How can you prepare for the test?

Talk to your doctor about all of your child's health conditions before the test. For example, tell your doctor if:

  • Your child is allergic to any medicines.
  • Your child has diabetes.
  • Your child is taking metformin.
  • Your teen is or may be pregnant or is breastfeeding.

What happens before the test?

  • Your child will take off jewellery and glasses.
  • The doctor may give your child medicine to help him or her relax and stay still for the test.
  • Your child may have contrast dye put into his or her arm through a tube called an IV. Contrast dye helps doctors see blood vessels and other structures in the head.

What happens during the test?

  • Your child will lie on a table that is attached to the CT scanner.
  • The table will slide into the round opening of the scanner. The scanner moves inside the casing around your child. The table moves while the scanner takes pictures. Your child may hear a clicking or buzzing as the table and scanner move.
  • Your child will be asked to lie still during the scan. Your child may be asked to hold his or her breath for short periods.
  • A technologist will be watching through a window and talking with your child during the test.

What else should you know about the test?
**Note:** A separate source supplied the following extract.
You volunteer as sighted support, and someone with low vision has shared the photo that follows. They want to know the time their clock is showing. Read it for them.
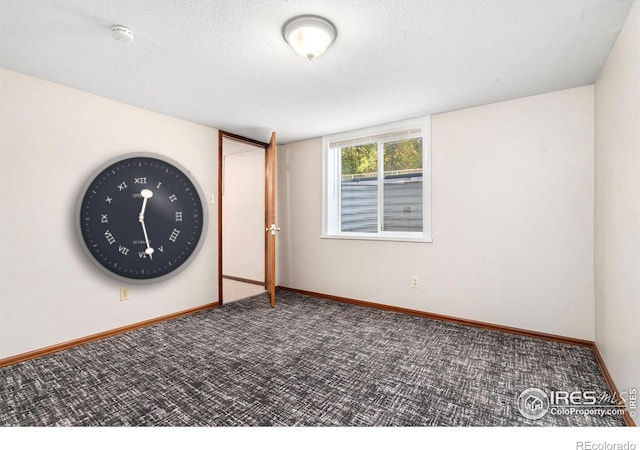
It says 12:28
  • A CT scan does not hurt.
  • The table your child lies on may feel hard, and the room may be cool.
  • If the contrast dye is injected through an IV, your child may feel a quick sting or pinch when the IV is started. The dye may make your child feel warm and flushed and may cause a metallic taste in the mouth. Some people feel sick to their stomach or get a headache. The technician will watch for this and give help if needed.
  • There is a small chance of getting cancer from some types of CT scans. The risk is higher in children, young adults, and people who have many radiation tests. If you are concerned about this risk, talk to your doctor about the benefits and risks of a CT scan and confirm that the test is needed.
  • If your teen is breastfeeding and is concerned about whether the dye used in this test is safe, she should talk to her doctor. Most experts believe that very little dye passes into breast milk and even less is passed on to the baby. But if your teen prefers, she can store some of her breast milk ahead of time and use it for a day or two after the test.

How long does the test take?

  • The test will take about 30 to 60 minutes. Most of this time is spent getting ready for the scan. The actual scan takes only a few minutes.

What happens after the test?

  • Your child may be able to go home and go back to his or her usual activities right away, depending on the reason for and the results of the test.
  • Have your child drink plenty of fluids for 24 hours after the test if contrast dye was used, unless your doctor tells you not to. The fluids will help clear the contrast dye out of your child's body through urine.

Follow-up care is a key part of your child's treatment and safety. Be sure to make and go to all appointments, and call your doctor or nurse call line if your child is having problems. It's also a good idea to keep a list of the medicines your child takes. Ask your doctor when you can expect to have your child's test results.